Private First Class Pollock was a bit of a fuck-up. Despite having loving, attentive parents, Pollock always managed to find the wrong crowd. In high school he bullied freshman and mouthed off to teachers. His friends laughed and encouraged him and provided the necessary social feedback to encourage Pollack to new levels of douchery. The principal finally expelled Pollack when he brought a butterfly knife to school and used it to impress girls.
With more free time on his hands than he was accustomed to, Pollack turned to various forms of larceny and amphetamines. He developed a taste for betameth and, during one particularly memorable bender, stole a car and wrapped it around a lamppost.
Pollack had the fortune or misfortune to draw a particularly patriotic judge, who sympathized with the plight of Pollack's upstanding parents. The judge gave Pollack a choice: four years in the UCAS Army or four years in a penitentiary. The food was better in the pen but Pollack guessed there was less shower sex in the Army. He enlisted.

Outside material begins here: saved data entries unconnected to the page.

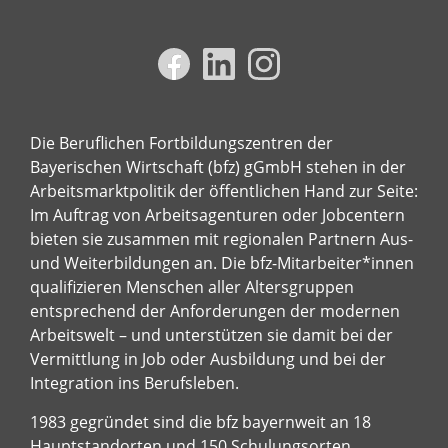
Die Beruflichen Fortbildungszentren der
Bayerischen Wirtschaft (bfz) gGmbH stehen in der
Arbeitsmarktpolitik der öffentlichen Hand zur Seite:
Im Auftrag von Arbeitsagenturen oder Jobcentern
bieten sie zusammen mit regionalen Partnern Aus-
und Weiterbildungen an. Die bfz-Mitarbeiter*innen
qualifizieren Menschen aller Altersgruppen
entsprechend der Anforderungen der modernen
Arbeitswelt – und unterstützen sie damit bei der
Vermittlung in Job oder Ausbildung und bei der
Integration ins Berufsleben.
1983 gegründet sind die bfz bayernweit an 18
Hauptstandorten und 150 Schulungsorten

In basic training, Pollack found his calling. The structure suited him, being removed from his bad influences did wonders for his behavior, and he found himself enjoying some of the more exotic labors. During one drill he found himself unexpectedly crawling around on a cold concrete floor in the middle of the night while his drill sergeant fired off magazine after magazine of blanks into the room. Despite the noise and the discomfort and a banging headache, Pollack actually found himself grinning at the absurdity of it all. Plus there was the prospect that if he got his GED, made E-5, and stayed squared away then he could qualify to be a drill sergeant and be a professional bully. That was something worth working toward.
For the first time in his life, PFC's parents were proud of him. Making it to E-3 had qualified him for aluminum bone lacing, which - he realized in an unguarded moment of self-reflection - made him proud of himself. The Army gave him a vision and the Army was showing him the way.
PFC Pollack's next step is to make it to E-4, and that's how he finds himself running around outside in a blizzard with an SMG and a growing sense that this isn't actually an elaborate drill. The point is brought home when Swoopy tackles him by the knees and starts pawing around for a knife.
Pollack doesn't have much experience sticking his knife in people, but his wayward youth and idle time with his butterfly knife pays off when he beats Swoopy to the stab by producing his own knife in record time and plunging it into the other man. Hey, this isn't too hard! I can do this! PFC Pollack thinks to himself as he envisions and medal and a promotion.
The first rule of knife fighting is, "Don't get into a knife fight with someone better than you." So far so good, as Pollack's training is fresh while Swoopy's is rusty. The second rule is, "Don't get into a knife fight with more than one person at a time." In Pollack's defense, it was Swoopy who attacked him, not the other way around, and Pollack certainly didn't expressly invite SSG Danyes over to stomp him in the head a few times, but that's what happens anyway. The helmet and the bone lacing keep the trauma to a minimum, but his brain bouncing around his aluminum skull does buy Swoopy a precious moment to stick his combat knife where the sun don't shine, and then to do it again for good measure.
The stabbing doesn't hurt, per se, which could be due to the freezing temperatures, or Pollack's adrenaline, or the sharpness of knife. Pollack feels a certain wetness, which is annoying given the weather, and strange sensation that he likeness to a hose losing pressure unexpectedly. Unfortunately the hoses in question are his internal iliac arteries. Pollack finds himself being unceremoniously flipped onto his back by Swoopy, who staggers to his feet with a hand pressed over his own wound.
It's so pretty, Pollack thinks, looking up at snow falling through the trees as the gunshots and fireworks slowly fade into the background. Pollack is so tired, which is normal because it's the middle of the night and he had a long day and struggling with another man for a knife is exhausting. He feels cold for a moment but the sensation dims and is replaced by a sense of his muscles relaxing. It would be so, so easy just to close his eyes and go to sleep, so he does. Pollack settles himself into the soft snow, lets his eyelids slowly drift down, and then says good night.